• _TASK DETAILS_:
Render every line of each of the following records as a string in a JSON list, one string per line, and omit blank lines.

• _SUPPLIED RECORDS_:
===

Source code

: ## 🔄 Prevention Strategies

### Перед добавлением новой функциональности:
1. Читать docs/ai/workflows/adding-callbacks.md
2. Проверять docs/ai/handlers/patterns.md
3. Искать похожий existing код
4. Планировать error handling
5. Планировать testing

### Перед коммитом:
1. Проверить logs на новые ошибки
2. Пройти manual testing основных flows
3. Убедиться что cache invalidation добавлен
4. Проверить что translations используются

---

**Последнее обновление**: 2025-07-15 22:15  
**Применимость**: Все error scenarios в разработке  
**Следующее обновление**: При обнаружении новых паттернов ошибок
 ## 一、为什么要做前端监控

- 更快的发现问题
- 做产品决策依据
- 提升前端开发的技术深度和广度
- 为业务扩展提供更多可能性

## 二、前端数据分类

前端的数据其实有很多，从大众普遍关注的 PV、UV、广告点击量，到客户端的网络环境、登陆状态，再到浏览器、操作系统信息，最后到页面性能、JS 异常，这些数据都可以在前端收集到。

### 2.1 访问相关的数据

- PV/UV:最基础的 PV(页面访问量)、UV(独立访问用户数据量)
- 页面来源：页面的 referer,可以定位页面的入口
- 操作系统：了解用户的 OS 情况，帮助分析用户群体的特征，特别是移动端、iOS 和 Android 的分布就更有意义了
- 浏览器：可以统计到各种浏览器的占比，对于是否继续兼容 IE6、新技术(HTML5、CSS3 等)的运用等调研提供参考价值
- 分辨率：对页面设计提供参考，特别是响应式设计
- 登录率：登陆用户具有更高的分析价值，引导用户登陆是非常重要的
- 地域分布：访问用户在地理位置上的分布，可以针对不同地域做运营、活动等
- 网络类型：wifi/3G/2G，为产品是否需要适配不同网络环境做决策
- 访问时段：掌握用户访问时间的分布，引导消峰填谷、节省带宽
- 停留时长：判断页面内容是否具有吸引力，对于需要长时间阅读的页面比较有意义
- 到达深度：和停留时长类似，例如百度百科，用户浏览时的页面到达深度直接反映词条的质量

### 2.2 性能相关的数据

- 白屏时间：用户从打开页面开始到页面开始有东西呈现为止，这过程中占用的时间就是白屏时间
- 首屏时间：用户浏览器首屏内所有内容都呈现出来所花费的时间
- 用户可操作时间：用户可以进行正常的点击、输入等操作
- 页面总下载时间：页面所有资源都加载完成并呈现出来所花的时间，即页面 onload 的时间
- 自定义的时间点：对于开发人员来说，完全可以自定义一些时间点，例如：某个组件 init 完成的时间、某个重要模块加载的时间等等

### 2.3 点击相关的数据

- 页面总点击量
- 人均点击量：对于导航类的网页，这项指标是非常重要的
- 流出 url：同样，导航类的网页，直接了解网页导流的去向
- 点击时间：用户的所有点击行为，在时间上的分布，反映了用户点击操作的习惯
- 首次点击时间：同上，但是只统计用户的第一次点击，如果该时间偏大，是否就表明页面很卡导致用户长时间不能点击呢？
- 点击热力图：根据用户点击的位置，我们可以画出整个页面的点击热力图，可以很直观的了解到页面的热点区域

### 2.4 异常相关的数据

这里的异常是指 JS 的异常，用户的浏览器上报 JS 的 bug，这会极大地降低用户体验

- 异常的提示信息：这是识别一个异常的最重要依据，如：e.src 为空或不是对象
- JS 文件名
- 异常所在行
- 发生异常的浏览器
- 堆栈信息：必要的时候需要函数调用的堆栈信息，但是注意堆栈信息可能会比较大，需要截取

===

• _OUTPUT OF THE TASK_:
[
  "Source code",
  ": ## 🔄 Prevention Strategies",
  "### Перед добавлением новой функциональности:",
  "1. Читать docs/ai/workflows/adding-callbacks.md",
  "2. Проверять docs/ai/handlers/patterns.md",
  "3. Искать похожий existing код",
  "4. Планировать error handling",
  "5. Планировать testing",
  "### Перед коммитом:",
  "1. Проверить logs на новые ошибки",
  "2. Пройти manual testing основных flows",
  "3. Убедиться что cache invalidation добавлен",
  "4. Проверить что translations используются",
  "---",
  "**Последнее обновление**: 2025-07-15 22:15  ",
  "**Применимость**: Все error scenarios в разработке  ",
  "**Следующее обновление**: При обнаружении новых паттернов ошибок",
  " ## 一、为什么要做前端监控",
  "- 更快的发现问题",
  "- 做产品决策依据",
  "- 提升前端开发的技术深度和广度",
  "- 为业务扩展提供更多可能性",
  "## 二、前端数据分类",
  "前端的数据其实有很多，从大众普遍关注的 PV、UV、广告点击量，到客户端的网络环境、登陆状态，再到浏览器、操作系统信息，最后到页面性能、JS 异常，这些数据都可以在前端收集到。",
  "### 2.1 访问相关的数据",
  "- PV/UV:最基础的 PV(页面访问量)、UV(独立访问用户数据量)",
  "- 页面来源：页面的 referer,可以定位页面的入口",
  "- 操作系统：了解用户的 OS 情况，帮助分析用户群体的特征，特别是移动端、iOS 和 Android 的分布就更有意义了",
  "- 浏览器：可以统计到各种浏览器的占比，对于是否继续兼容 IE6、新技术(HTML5、CSS3 等)的运用等调研提供参考价值",
  "- 分辨率：对页面设计提供参考，特别是响应式设计",
  "- 登录率：登陆用户具有更高的分析价值，引导用户登陆是非常重要的",
  "- 地域分布：访问用户在地理位置上的分布，可以针对不同地域做运营、活动等",
  "- 网络类型：wifi/3G/2G，为产品是否需要适配不同网络环境做决策",
  "- 访问时段：掌握用户访问时间的分布，引导消峰填谷、节省带宽",
  "- 停留时长：判断页面内容是否具有吸引力，对于需要长时间阅读的页面比较有意义",
  "- 到达深度：和停留时长类似，例如百度百科，用户浏览时的页面到达深度直接反映词条的质量",
  "### 2.2 性能相关的数据",
  "- 白屏时间：用户从打开页面开始到页面开始有东西呈现为止，这过程中占用的时间就是白屏时间",
  "- 首屏时间：用户浏览器首屏内所有内容都呈现出来所花费的时间",
  "- 用户可操作时间：用户可以进行正常的点击、输入等操作",
  "- 页面总下载时间：页面所有资源都加载完成并呈现出来所花的时间，即页面 onload 的时间",
  "- 自定义的时间点：对于开发人员来说，完全可以自定义一些时间点，例如：某个组件 init 完成的时间、某个重要模块加载的时间等等",
  "### 2.3 点击相关的数据",
  "- 页面总点击量",
  "- 人均点击量：对于导航类的网页，这项指标是非常重要的",
  "- 流出 url：同样，导航类的网页，直接了解网页导流的去向",
  "- 点击时间：用户的所有点击行为，在时间上的分布，反映了用户点击操作的习惯",
  "- 首次点击时间：同上，但是只统计用户的第一次点击，如果该时间偏大，是否就表明页面很卡导致用户长时间不能点击呢？",
  "- 点击热力图：根据用户点击的位置，我们可以画出整个页面的点击热力图，可以很直观的了解到页面的热点区域",
  "### 2.4 异常相关的数据",
  "这里的异常是指 JS 的异常，用户的浏览器上报 JS 的 bug，这会极大地降低用户体验",
  "- 异常的提示信息：这是识别一个异常的最重要依据，如：e.src 为空或不是对象",
  "- JS 文件名",
  "- 异常所在行",
  "- 发生异常的浏览器",
  "- 堆栈信息：必要的时候需要函数调用的堆栈信息，但是注意堆栈信息可能会比较大，需要截取"
]